(Text excerpt begins)

Communicating during labor activity

  • August 24, 2018

Communicating during labor activity

Communications with employees during any kind of labor conflict is complicated and comes with an inherent amount of risk, but it must be done.  From time to time, we receive requests from members about examples of communications used by companies during a strike or lockout.  Here is a good example of a press release from Bull Moose Tube located in Trenton, Georgia explaining their reasons for negotiating to an impasse in the collective bargaining process and a resulting lockout.   Bull Moose Tube has no affiliation with CUE. This document came from an internet search, and I thought it was worth sharing.

(Text excerpt ends)

● Task set:
A. Where is Bull Moose Tube located, according to the post on communicating during labor activity?
B. Name every organization and place that appears in the post on communicating during labor activity.
C. Resume the post on communicating during labor activity from the point where it stops.
You won't need the data to complete these tasks.

(Extracted material begins)

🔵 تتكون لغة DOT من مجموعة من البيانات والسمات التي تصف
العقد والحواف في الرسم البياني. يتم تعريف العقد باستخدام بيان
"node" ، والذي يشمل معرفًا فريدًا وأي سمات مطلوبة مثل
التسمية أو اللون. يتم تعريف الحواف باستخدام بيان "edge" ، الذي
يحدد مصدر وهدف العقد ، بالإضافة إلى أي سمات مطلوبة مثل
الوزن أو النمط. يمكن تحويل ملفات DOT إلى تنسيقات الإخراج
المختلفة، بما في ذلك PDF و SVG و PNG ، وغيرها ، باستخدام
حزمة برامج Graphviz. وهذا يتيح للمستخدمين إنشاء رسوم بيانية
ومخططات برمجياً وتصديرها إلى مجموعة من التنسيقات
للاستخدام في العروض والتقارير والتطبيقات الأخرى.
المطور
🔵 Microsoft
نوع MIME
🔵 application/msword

(Extracted material ends)

● Solved problems:
A. Trenton, Georgia.

B. Bull Moose Tube, Trenton, Georgia, CUE

C.
Bull Moose Negotiations with USW Union Reach Impasse Resulting in Lockout

TRENTON, Ga.Aug. 22, 2018 /PRNewswire/ — For decades, Bull Moose Tube has provided gainful employment at our Trenton, Georgia, mill for many people in the surrounding community. We have a strong track record of offering our employees good wages and benefits which, as of the most recently expired contract included:

  • Hourly-plus incentive wage rate from $20$24 per hour; and
  • Despite the spiraling costs for healthcare coverage nationwide, employee contributions for healthcare coverage of:
    • $21 per week for single healthcare coverage;
    • $38 per week for family healthcare coverage;
    • $600 per year annual deductible for single coverage; and
    • $1,800 per year annual deductible for family coverage.

Since the expiration earlier this year of the previous labor contract between Bull Moose Tube and the United Steel Workers, we have met extensively with union representatives in an effort to negotiate a new contract. While we achieved agreement on many elements of a new contract, the parties have reached an impasse on two significant issues: wages and benefits.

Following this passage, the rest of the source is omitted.